Using Eastern Bluebird's Feather Structure, Researchers Replicate Material for Applications

Saturday - December 2 2023, 08:25 UTC - 11 months ago

ETH Zurich researchers at the Laboratory of Soft and Living Materials, led by former ETH Professor Eric Dufresne, have replicated the feather structure of the Eastern bluebird to create a material for applications such as batteries and water filters. This new material is created by a heat-induced phase separation process and has the potential to replace liquid electrolytes with solid electrolytes in batteries and enhance the removal of contaminants from water.

The Eastern bluebird is a species of bird native to eastern North America known for the bright blue plumage on its head and back. What makes this bird so special is that its famous blue hue is not the result of pigments but rather an outcome of the animal’s unique feather structure. Now, ETH Zurich researchers at the Laboratory of Soft and Living Materials, led by former ETH Professor Eric Dufresne, have managed to replicate the material in the laboratory to be used in applications such as batteries and water filters.

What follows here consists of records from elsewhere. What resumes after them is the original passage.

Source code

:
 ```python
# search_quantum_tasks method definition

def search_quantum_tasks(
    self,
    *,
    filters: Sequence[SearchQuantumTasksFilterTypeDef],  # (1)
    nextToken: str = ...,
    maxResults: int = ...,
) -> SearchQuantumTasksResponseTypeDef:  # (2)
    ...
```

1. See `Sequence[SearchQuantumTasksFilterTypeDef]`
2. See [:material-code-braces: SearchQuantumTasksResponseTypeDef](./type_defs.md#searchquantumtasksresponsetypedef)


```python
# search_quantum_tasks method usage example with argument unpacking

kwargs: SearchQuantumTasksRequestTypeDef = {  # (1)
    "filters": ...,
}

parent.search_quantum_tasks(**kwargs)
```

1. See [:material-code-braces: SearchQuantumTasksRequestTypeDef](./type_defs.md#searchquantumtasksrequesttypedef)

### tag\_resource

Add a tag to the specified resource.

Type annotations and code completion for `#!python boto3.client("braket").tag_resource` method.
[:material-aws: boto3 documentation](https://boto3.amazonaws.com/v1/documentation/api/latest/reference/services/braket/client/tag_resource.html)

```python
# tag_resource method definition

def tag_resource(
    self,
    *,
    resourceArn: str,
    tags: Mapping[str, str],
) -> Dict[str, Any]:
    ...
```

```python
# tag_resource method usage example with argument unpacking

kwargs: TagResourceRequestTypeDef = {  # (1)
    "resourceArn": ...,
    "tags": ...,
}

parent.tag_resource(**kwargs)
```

The researchers began their experiments using a translucent silicone rubber that can be stretched and distorted and immersing it in an oily solution that allowed it to swell for several days in an oven at 60 degrees Celsius. Once they had chilled the material, they used a microscope to compare its nanostructure to that of the bluebird’s feathers. They found similar network patterns that could not only produce a blue hue but could also activate many other properties. This is partially due to the intricate process used for developing the material.

"We are able to control and select the conditions in such a way that channels are formed during phase separation. We have succeeded in halting the procedure before the two phases merge with each other completely again," said lead author Carla Fernández Rico. The simplicity of the new material combined with its unique traits have drawn a lot of attention and interest from the physics community. Perhaps its most notable quality is that it is made of only two ingredients but exhibits a final structure that is very complex and controlled by the properties of its components.

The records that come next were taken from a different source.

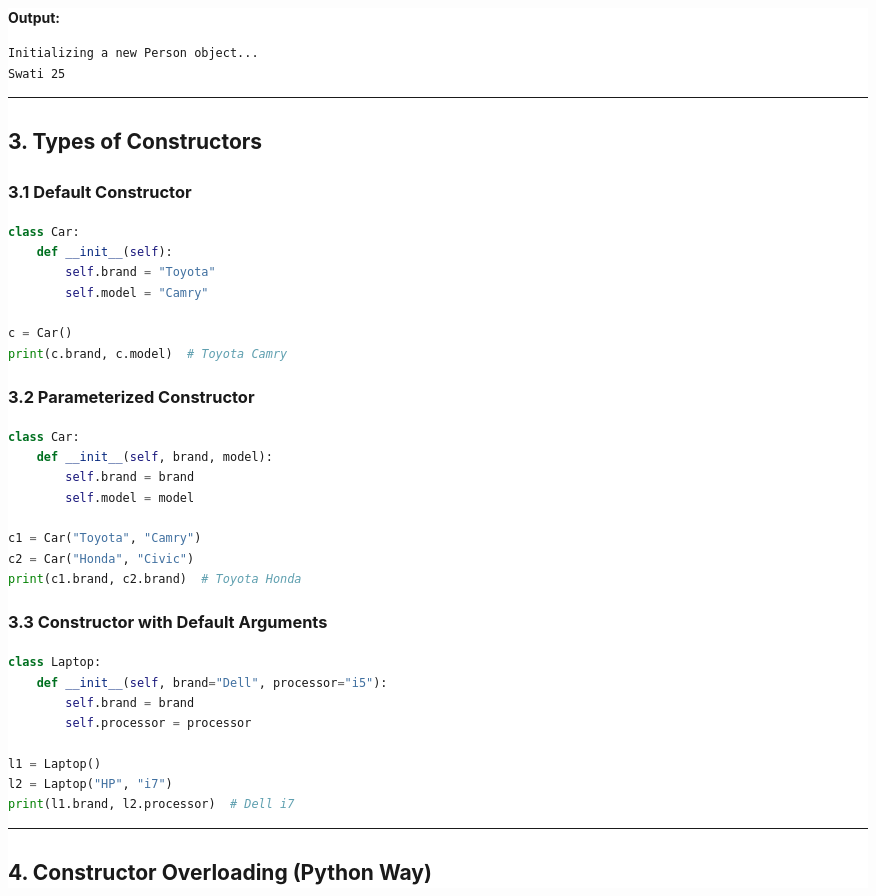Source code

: **Output:**

```
Initializing a new Person object...
Swati 25
```

---

## 3. Types of Constructors

### 3.1 Default Constructor

```python
class Car:
    def __init__(self):
        self.brand = "Toyota"
        self.model = "Camry"

c = Car()
print(c.brand, c.model)  # Toyota Camry
```

### 3.2 Parameterized Constructor

```python
class Car:
    def __init__(self, brand, model):
        self.brand = brand
        self.model = model

c1 = Car("Toyota", "Camry")
c2 = Car("Honda", "Civic")
print(c1.brand, c2.brand)  # Toyota Honda
```

### 3.3 Constructor with Default Arguments

```python
class Laptop:
    def __init__(self, brand="Dell", processor="i5"):
        self.brand = brand
        self.processor = processor

l1 = Laptop()
l2 = Laptop("HP", "i7")
print(l1.brand, l2.processor)  # Dell i7
```

---

## 4. Constructor Overloading (Python Way)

"We have been approached by several theoretical groups that are proposing the use of physical models in order to understand the key physical principles of this new process and to predict its outcome," said Fernández Rico. The researchers' main focus for applications is batteries and water filters. In the first, the material could be used to replace liquid electrolytes with solid electrolytes taking advantage of the invention’s network structure of interconnected channels. In the second, the material could be used to enhance and optimize the removal of contaminants such as bacteria or other particles from water.

"However, the product is still a long way from being ready for market," said Fernández Rico. "While the rubbery material is cheap and easy to obtain, the oily phase is quite expensive. A less expensive pair of materials would be required here." The researchers are now exploring the options of working with natural polymers, such as cellulose or chitin, which are more eco-friendly as they don’t rely on petroleum and are also significantly cheaper. Although these materials are not yet functional, the scientists hope to find methods of increasing their efficiency and adaptability to make their new process more scalable.

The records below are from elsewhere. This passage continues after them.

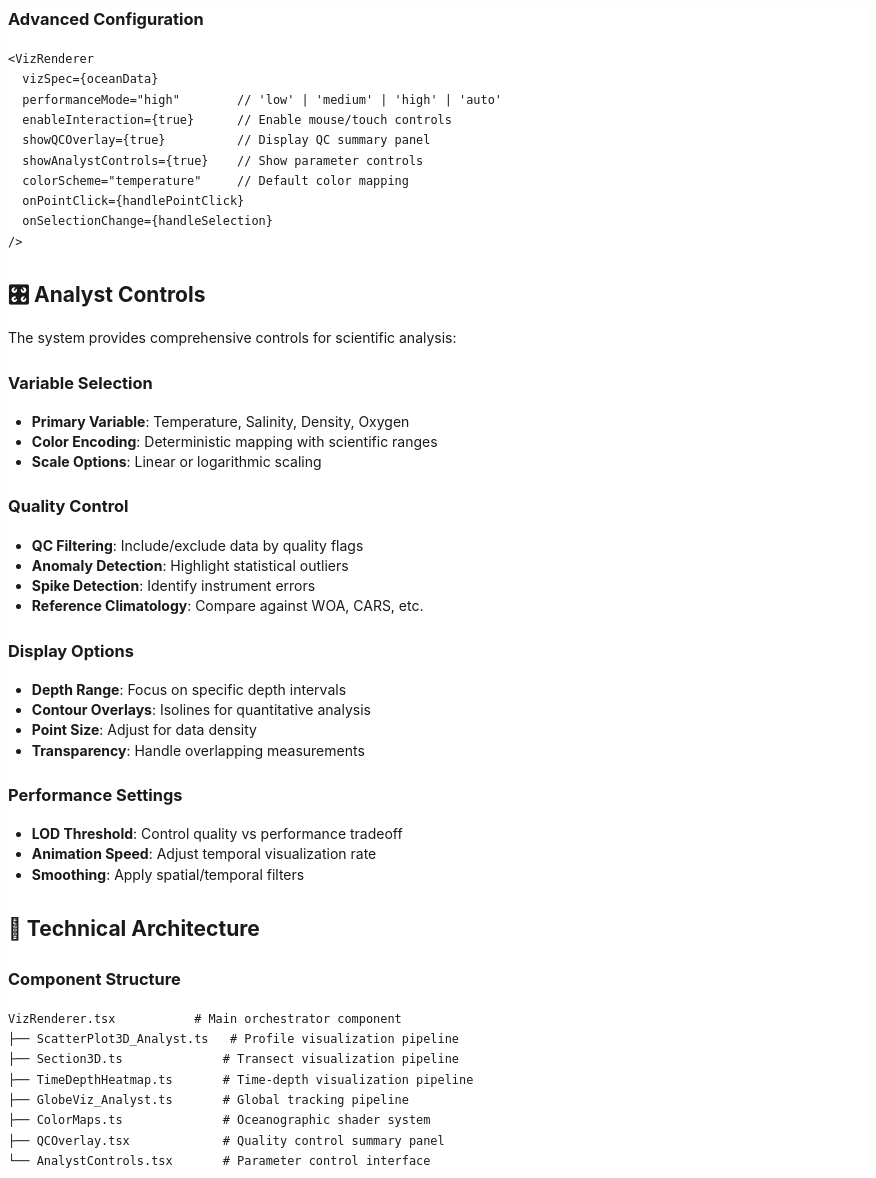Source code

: ### Advanced Configuration
```tsx
<VizRenderer 
  vizSpec={oceanData}
  performanceMode="high"        // 'low' | 'medium' | 'high' | 'auto'
  enableInteraction={true}      // Enable mouse/touch controls
  showQCOverlay={true}          // Display QC summary panel
  showAnalystControls={true}    // Show parameter controls
  colorScheme="temperature"     // Default color mapping
  onPointClick={handlePointClick}
  onSelectionChange={handleSelection}
/>
```

## 🎛️ Analyst Controls

The system provides comprehensive controls for scientific analysis:

### Variable Selection
- **Primary Variable**: Temperature, Salinity, Density, Oxygen
- **Color Encoding**: Deterministic mapping with scientific ranges
- **Scale Options**: Linear or logarithmic scaling

### Quality Control
- **QC Filtering**: Include/exclude data by quality flags
- **Anomaly Detection**: Highlight statistical outliers
- **Spike Detection**: Identify instrument errors
- **Reference Climatology**: Compare against WOA, CARS, etc.

### Display Options
- **Depth Range**: Focus on specific depth intervals
- **Contour Overlays**: Isolines for quantitative analysis  
- **Point Size**: Adjust for data density
- **Transparency**: Handle overlapping measurements

### Performance Settings
- **LOD Threshold**: Control quality vs performance tradeoff
- **Animation Speed**: Adjust temporal visualization rate
- **Smoothing**: Apply spatial/temporal filters

## 🔧 Technical Architecture

### Component Structure
```
VizRenderer.tsx           # Main orchestrator component
├── ScatterPlot3D_Analyst.ts   # Profile visualization pipeline
├── Section3D.ts              # Transect visualization pipeline  
├── TimeDepthHeatmap.ts       # Time-depth visualization pipeline
├── GlobeViz_Analyst.ts       # Global tracking pipeline
├── ColorMaps.ts              # Oceanographic shader system
├── QCOverlay.tsx             # Quality control summary panel
└── AnalystControls.tsx       # Parameter control interface
```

The study is published in Nature Materials. Study abstract: Bicontinuous microstructures are essential to the function of diverse natural and synthetic systems. Their synthesis has been based on the physical principles of self-assembly, typically requiring large amounts of energy and time. Here, we describe a simple process for the formation of bicontinuous microstructured networks in a binary polymer blend, using a heat-induced phase separation process. Upon cooling, an intricate connected network of nano- and micropillares is produced, which can be scalably applied to various substrates and shows diverse optical and mechanical properties. The process promises to provide a versatile tool for the bottom-up production of multifunctional materials.